Sa vie est un roman

Éric Libiot
Novembre 2022

L’écrivaine danoise construit des univers et des récits où l’ironie et la réflexion viennent nourrir ses intrigues.
Rencontre avec une femme libre et discrète.

Juste avant de commencer l’entretien, Pia Petersen était en train de lire sur son ordinateur le nouveau roman de Percival Everett, Dr. No, sorti… la veille aux États-Unis. C’est dire si l’envie la tenaillait. «C’est un écrivain que j’aime beaucoup, qui raconte des choses folles auxquelles il est difficile de croire. Mais dès qu’on commence le livre, on y croit immédiatement. Il a ce talent-là.» Exemple avec ce Dr. No, l’histoire d’un homme qui aspire à devenir aussi méchant que les méchants des aventures de James Bond en volant à Fort Know une boîte dans laquelle il n’y a rien, et qui s’en va demander à un professeur de mathématiques de lui expliquer le phénomène du rien. Effectivement séduisant. Pia Petersen aime aussi Romain Gary, le chat Garfield, Balzac, qui la fait beaucoup rire, Robin des Bois et Daniel Picouly. Éclectique et, pourquoi pas, déroutant.

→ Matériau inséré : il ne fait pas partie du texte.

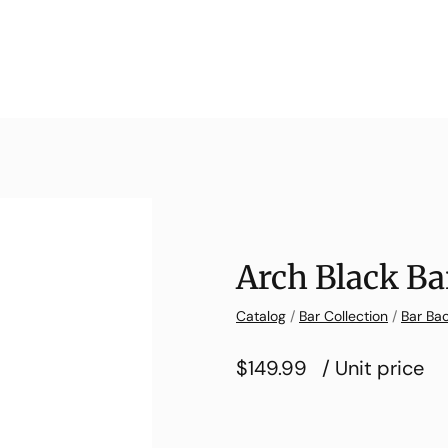
Arch Black Ba
Catalog
/
Bar Collection
/
Bar Bac
$149.99
/ Unit price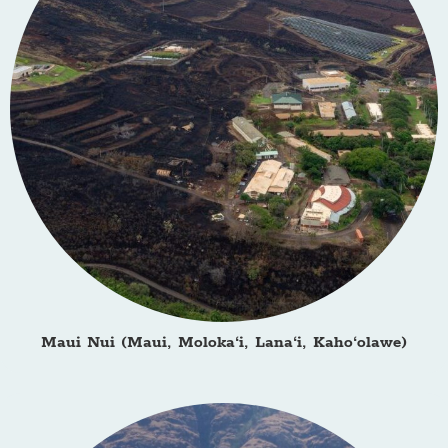
Maui Nui (Maui, Moloka‘i, Lana‘i, Kaho‘olawe)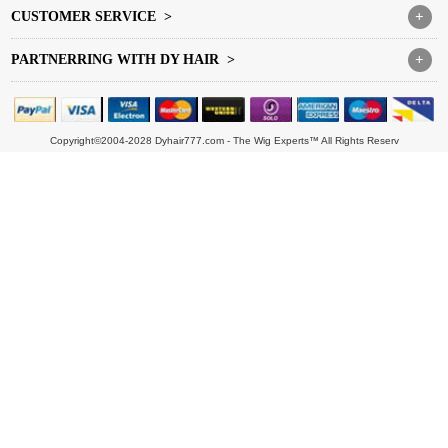
CUSTOMER SERVICE >
+
PARTNERRING WITH DY HAIR >
+
Copyright©2004-2028 Dyhair777.com - The Wig Experts™ All Rights Reserv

Mais l’univers de Pia Petersen, née au Danemark, installée près de Paris, qui écrit en français et avoue «qu’un roman est [sa] maison», n’est peut-être pas moins surprenant. Dans Mon nom est Dieu, elle imagine Dieu se rendre sur Terre pour écrire sa biographie, dans d’autres livres elle traite, souvent avec ironie, de l’écriture, de la pauvreté, de la soumission ou de la possession en s’attachant à des personnages qui affrontent des situations extra-ordinaires: «La fiction crédibilise ce qui pourrait arriver dans la réalité.» La Vengeance des perroquets, son dernier roman, confronte trois personnages, un magnat de l’intelligence artificielle, une artiste peintre capable de débusquer la cruauté de ses modèles, un prof spécialiste des algorithmes retenu en prison on ne sait pas pourquoi. Une valse à trois, grinçante et tragique. «Le roman traite de la façon dont les algorithmes s’installent dans la société. La mythologie grecque rêvait déjà d’un robot parfait. Aujourd’hui, alors qu’on a la possibilité d’en mettre au point, personne n’en veut. Je pose la question: pourquoi les êtres humains ont-ils tendance à préférer le mal-être au bien-être? L’origine de mes romans est toujours une question.» Un tropisme qui lui vient de ses années d’étudiante en philosophie. Ou d’une confrontation, à 4 ans, avec l’«expérience de mort imminente.» Ou de son voyage en Grèce, à 16 ans à la recherche de Zorba le Grec… On dirait un personnage de roman.

LIBÉRER LE VERBE

Rien d’étonnant, puisque la vie de Pia Petersen pourrait ressembler à un roman. «Je suis née dans un pays où personne ne doit être au-dessus ni en dessous. Tout le monde au même niveau. Le problème, c’est que je ne suis jamais au milieu.» À 7 ans, Pia écrit à son père sur une carte postale qu’elle sera écrivaine et qu’elle «libérera le verbe». Une décision pas si facile à comprendre, si ce n’est que le concept de liberté est au centre de ses romans et de sa vie. Après la Grèce, direction Paris: la rue, l’emprise d’une secte, la fréquentation de la petite délinquance, les petits boulots et autant de démissions, la philosophie à la Sorbonne, l’ouverture d’une librairie-café à Marseille, enfin la publication d’un premier roman au titre un brin ironique, Le Jeu de la facilité. Ouf! Puis la rencontre avec Hubert Nyssen, patron d’Actes Sud, où elle publiera six romans. Ceci peut résumer son univers littéraire: «Quand j’ai lu La Première Gorgée de bière et autres plaisirs minuscules, j’ai voulu essayer car cette sobriété me fascinait. La première phrase était dans le ton, mais dès la seconde il n’y avait plus aucune sobriété.» La question qui la fait cogiter en ce moment: «C’est quoi, être naturel?» Il est temps de partir, un nouveau roman va s’écrire.